→ Selected text:

11. 10 Cloverfield Lane

10 Cloverfield Lane (2016)

A film I never saw happening, actually happened and completely defied my expectations. The spiritual successor to 2008’s Cloverfield, 10 Cloverfield Lane follows a young woman who is held in an underground bunker with two men who insist that a hostile event has left the surface of the Earth uninhabitable.

The film is presented in a third-person narrative, in contrast to its predecessor’s found footage style. 10 Cloverfield Lane is directed by Dan Trachtenberg(in his directorial debut), written by Josh Campbell, Matthew Stuecken and Damien Chazelle, and stars Mary Elizabeth Winstead, John Goodman and John Gallagher, Jr.

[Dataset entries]
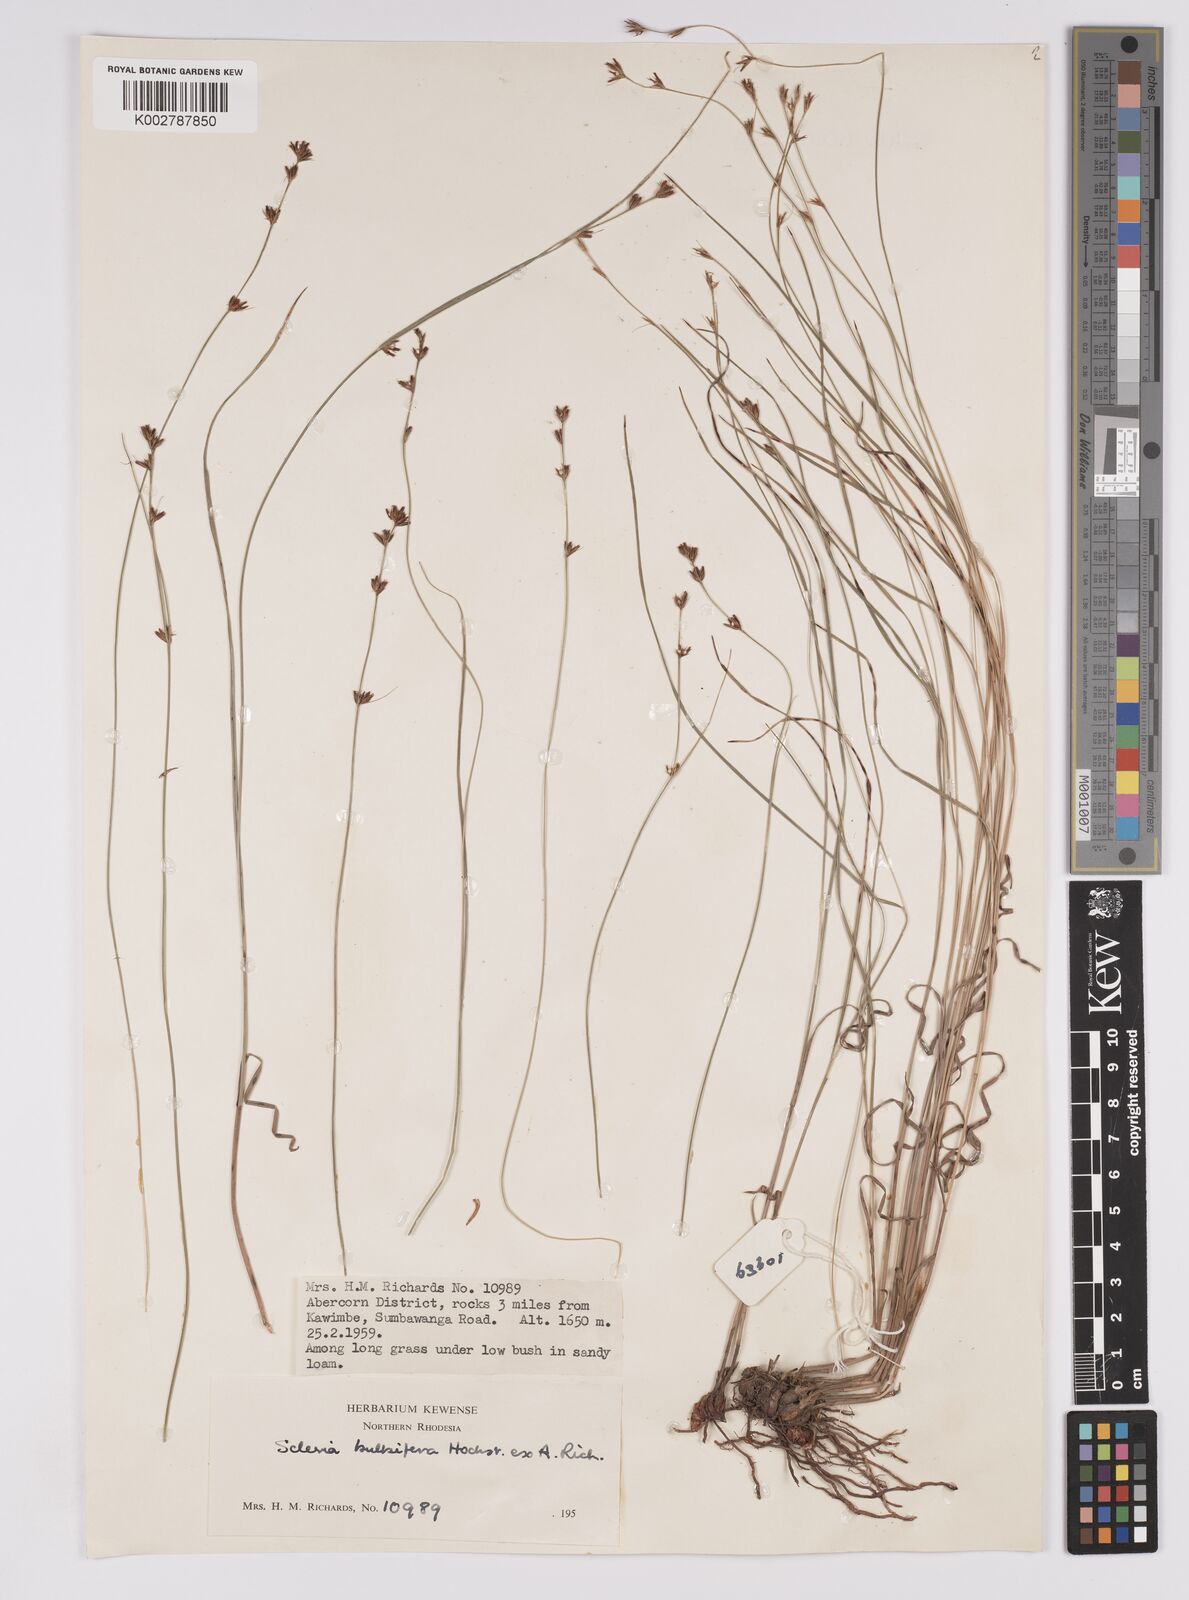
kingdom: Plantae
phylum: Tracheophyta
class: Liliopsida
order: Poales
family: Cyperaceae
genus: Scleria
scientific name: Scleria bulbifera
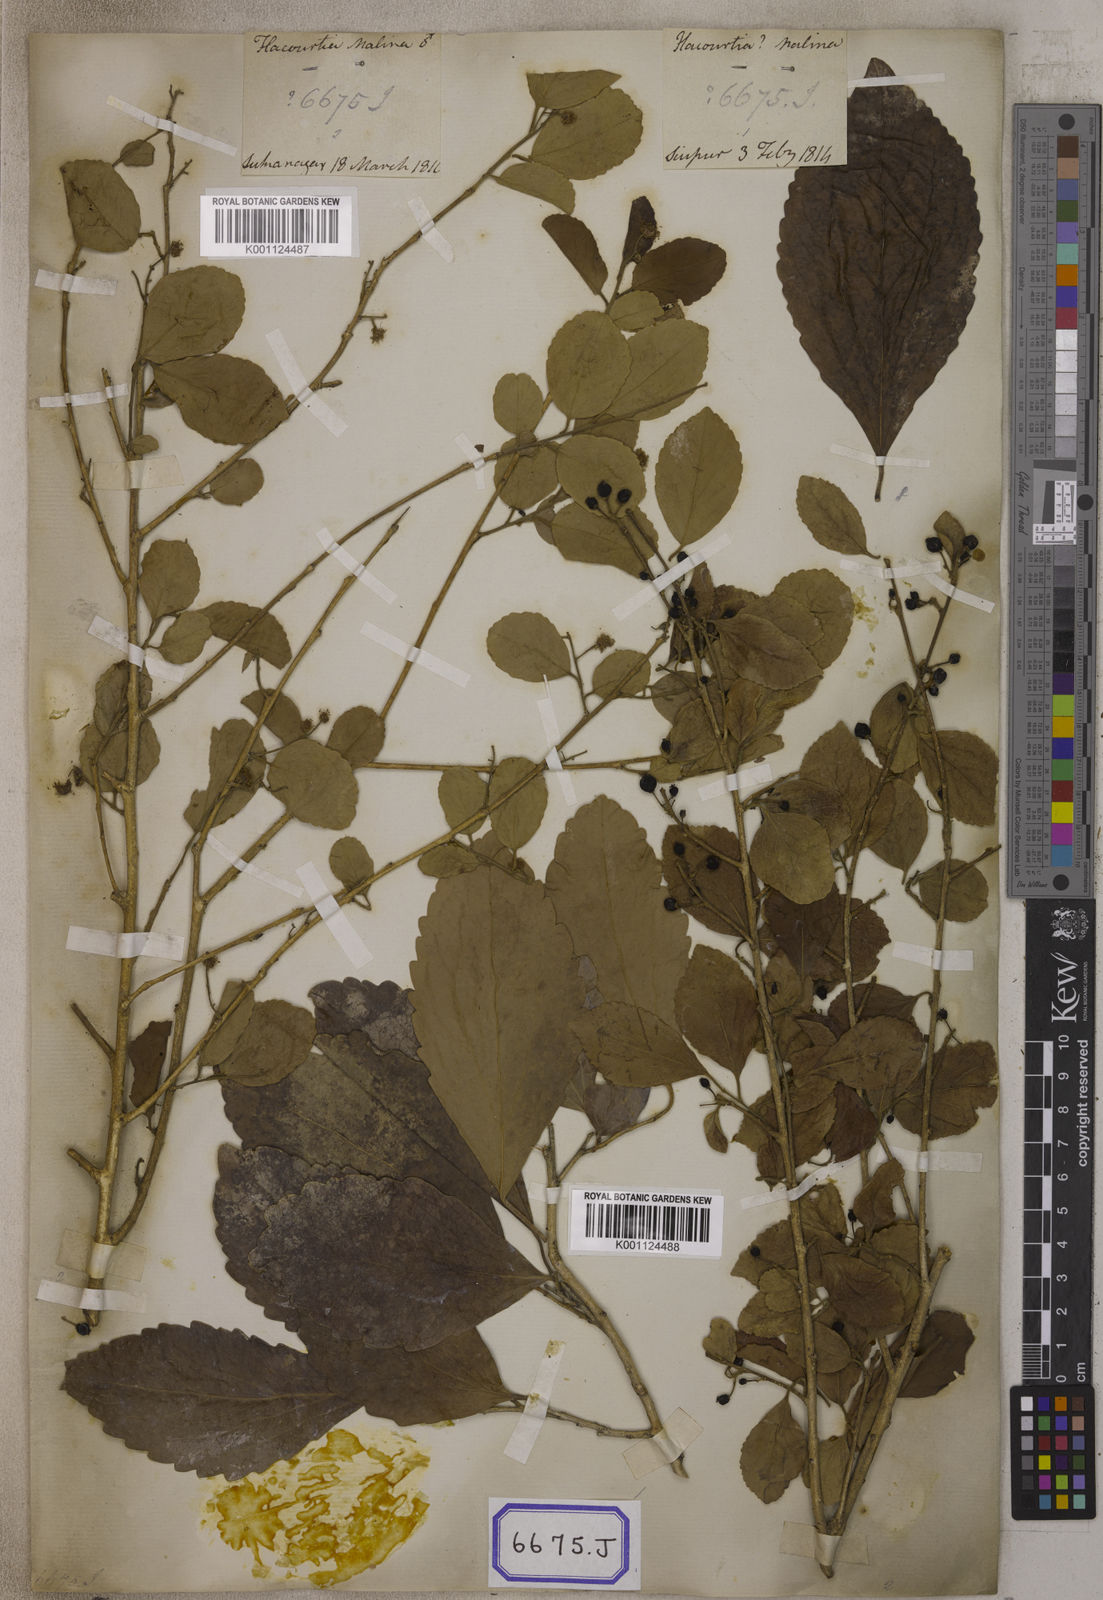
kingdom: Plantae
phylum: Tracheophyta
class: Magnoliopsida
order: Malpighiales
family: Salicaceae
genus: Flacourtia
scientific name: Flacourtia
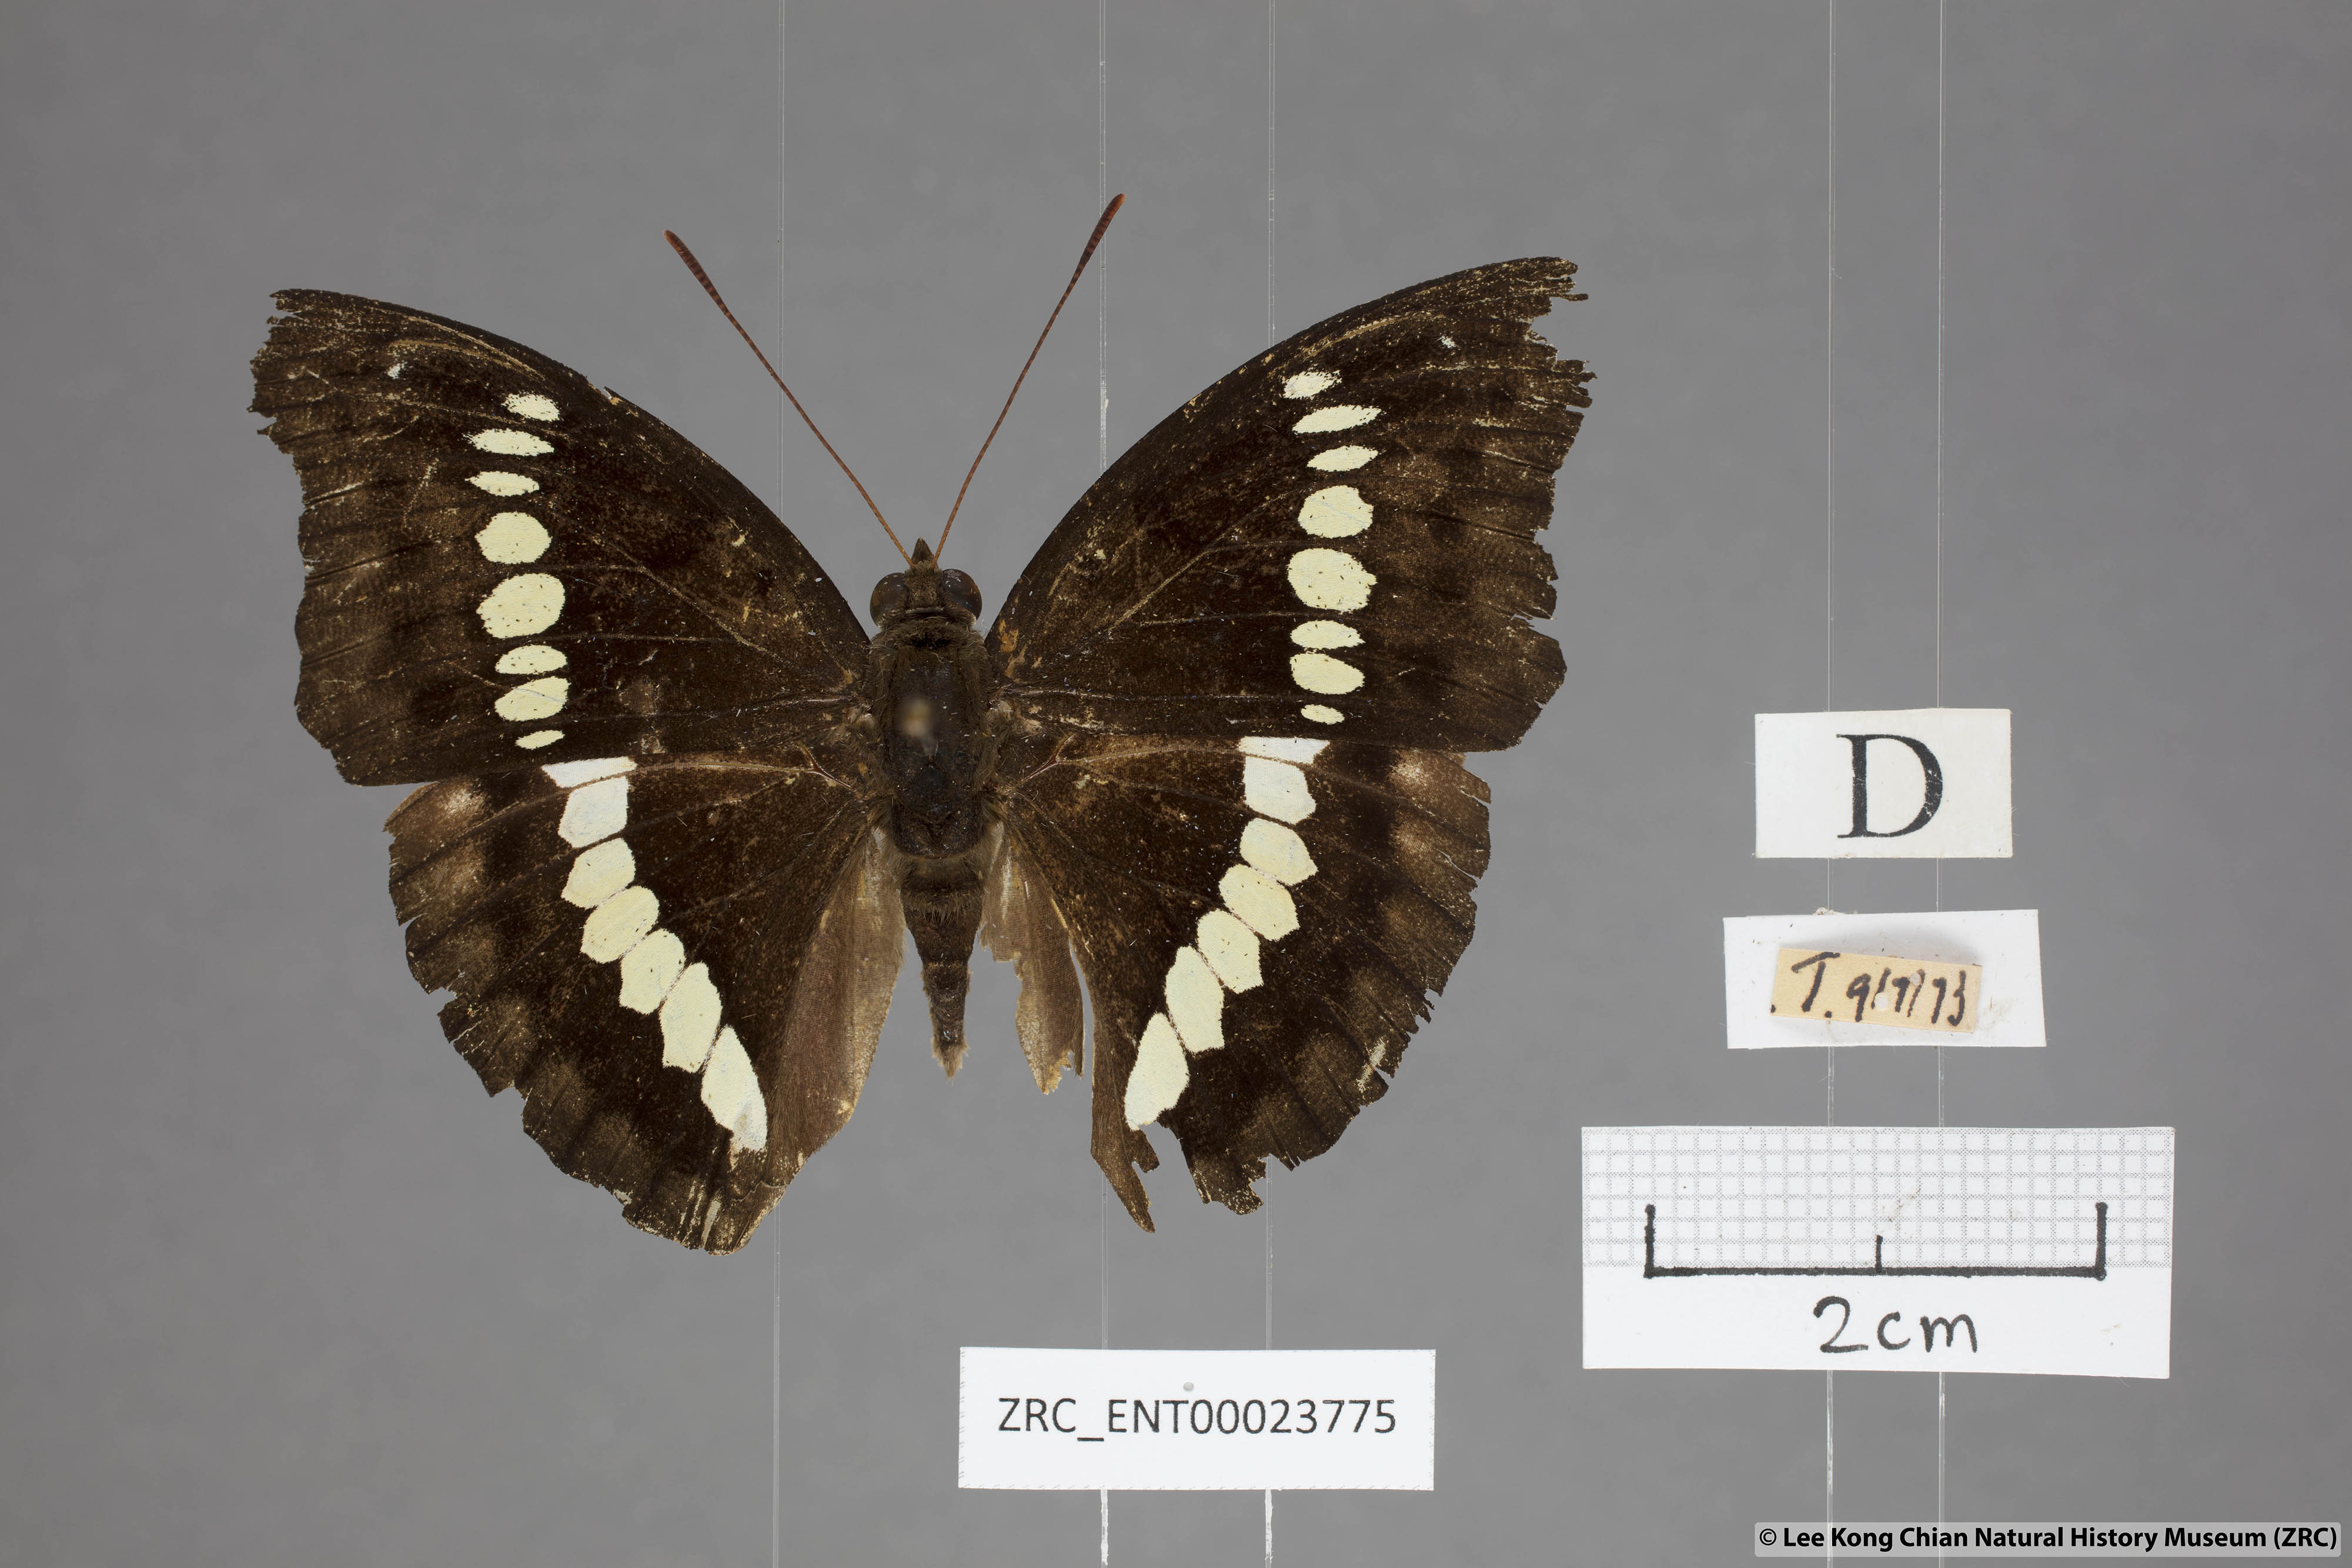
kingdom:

→ Exercises to complete:
- a) Answer these questions about the write-up on 10 Cloverfield Lane:
(i) In what year was Cloverfield released?
(ii) Who directed 10 Cloverfield Lane?
(iii) How many men is the young woman held with in the bunker?
- b) Repeat the write-up on 10 Cloverfield Lane from "A film I never" to "the Earth uninhabitable.".
- c) Write what comes next in the write-up on 10 Cloverfield Lane, after its final sentence.

→ Responses:
- a)
(i) 2008
(ii) Dan Trachtenberg
(iii) Two

- b)
A film I never saw happening, actually happened and completely defied my expectations. The spiritual successor to 2008’s Cloverfield, 10 Cloverfield Lane follows a young woman who is held in an underground bunker with two men who insist that a hostile event has left the surface of the Earth uninhabitable.

- c)
The film received overall positive reviews, with a 90% approval rating on Rotten Tomatoes. Particularly praised was given to the acting trio of Goodman, Winstead, and Gallaher Jr. 10 Cloverfield Lane is great because, it truly is just a kissing cousin to Cloverfield, it doesn’t try to reproduce the same effect or be a sequel, and despite the sci-fi-intensive finale and winking title, at heart this is a character drama, and director Dan Trachtenberg executes the entire film as such.

The twists and turns of the plot keep the audience guessing what is going on not only inside the house, but outside as well. And if this film is not enough for you, there is more likely than not, a sequel in the works.


12. April and the Extraordinary World

April and the Extraordinary World

One of three animated titles on this list, April and the Extraordinary World is a French-Belgian-Canadian animated fantasy thriller film co-directed by Christian Desmares and Franck Ekinci and co-written by Ekinci and Benjamin Legrand. Marion Cotillard plays the title role of April.

The film follows a teen (Marion Cotillard) along with her talking cat (Philippe Katerine), embark on a quest to find her missing parents in 1941 Paris. The film had its world premiere at the Annecy International Animation Film Festival on 15 June 2015.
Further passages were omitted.